▶ WHAT TO PRODUCE
Once the line with "pyautogui.press('ctrl+s')" is reached, output it and every line after it, exactly, through the end of the records below. Pictures are skipped.

——————————

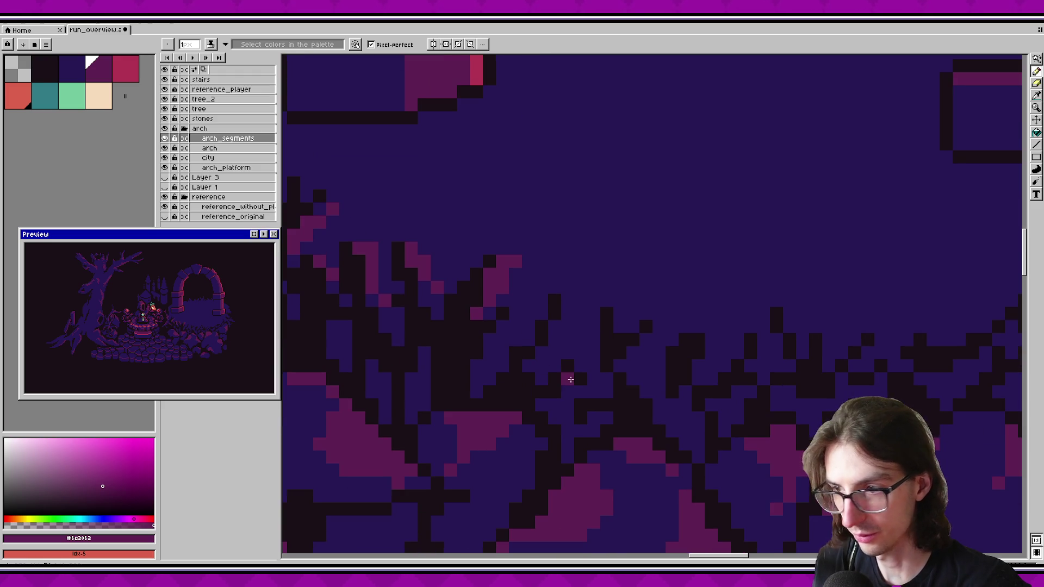
pyautogui.click(489, 351)
pyautogui.moveTo(502, 339)
pyautogui.mouseDown()
pyautogui.moveTo(499, 329)
pyautogui.moveTo(473, 369)
pyautogui.mouseUp()
pyautogui.press('ctrl+s')
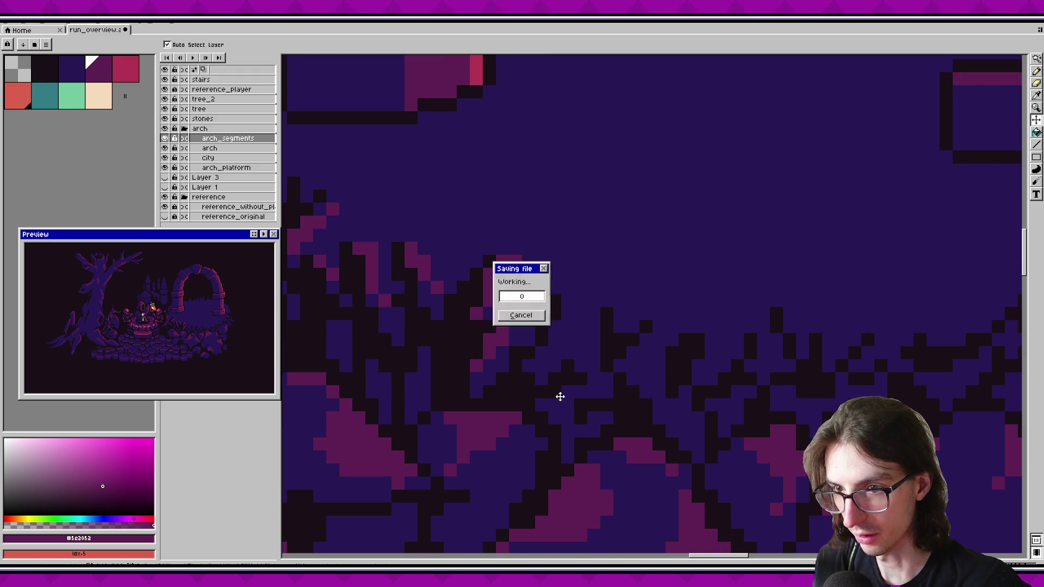
# Step: Paint a few more pink pixels on the grass blades further right and save
pyautogui.moveTo(530, 392); pyautogui.dragTo(596, 366)
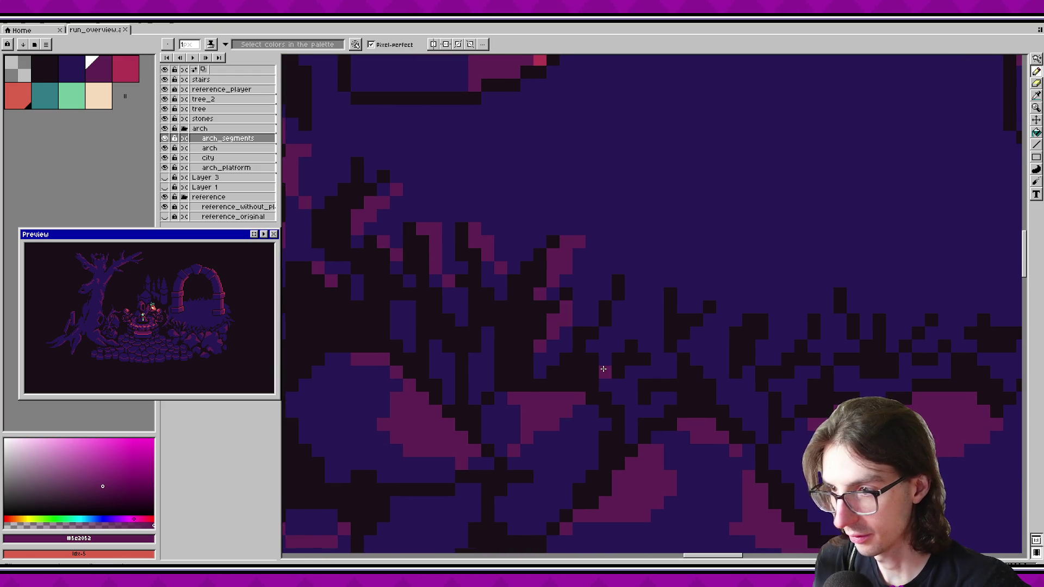
pyautogui.scroll(-1, 603, 369)
pyautogui.moveTo(521, 317)
pyautogui.mouseDown()
pyautogui.moveTo(520, 328)
pyautogui.moveTo(531, 315)
pyautogui.moveTo(554, 351)
pyautogui.mouseUp()
pyautogui.hscroll(2, 550, 331)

——————————

▶ SOLUTION
pyautogui.press('ctrl+s')
# Step: Paint a few more pink pixels on the grass blades further right and save
pyautogui.moveTo(530, 392); pyautogui.dragTo(596, 366)
pyautogui.scroll(-1, 603, 369)
pyautogui.moveTo(521, 317)
pyautogui.mouseDown()
pyautogui.moveTo(520, 328)
pyautogui.moveTo(531, 315)
pyautogui.moveTo(554, 351)
pyautogui.mouseUp()
pyautogui.hscroll(2, 550, 331)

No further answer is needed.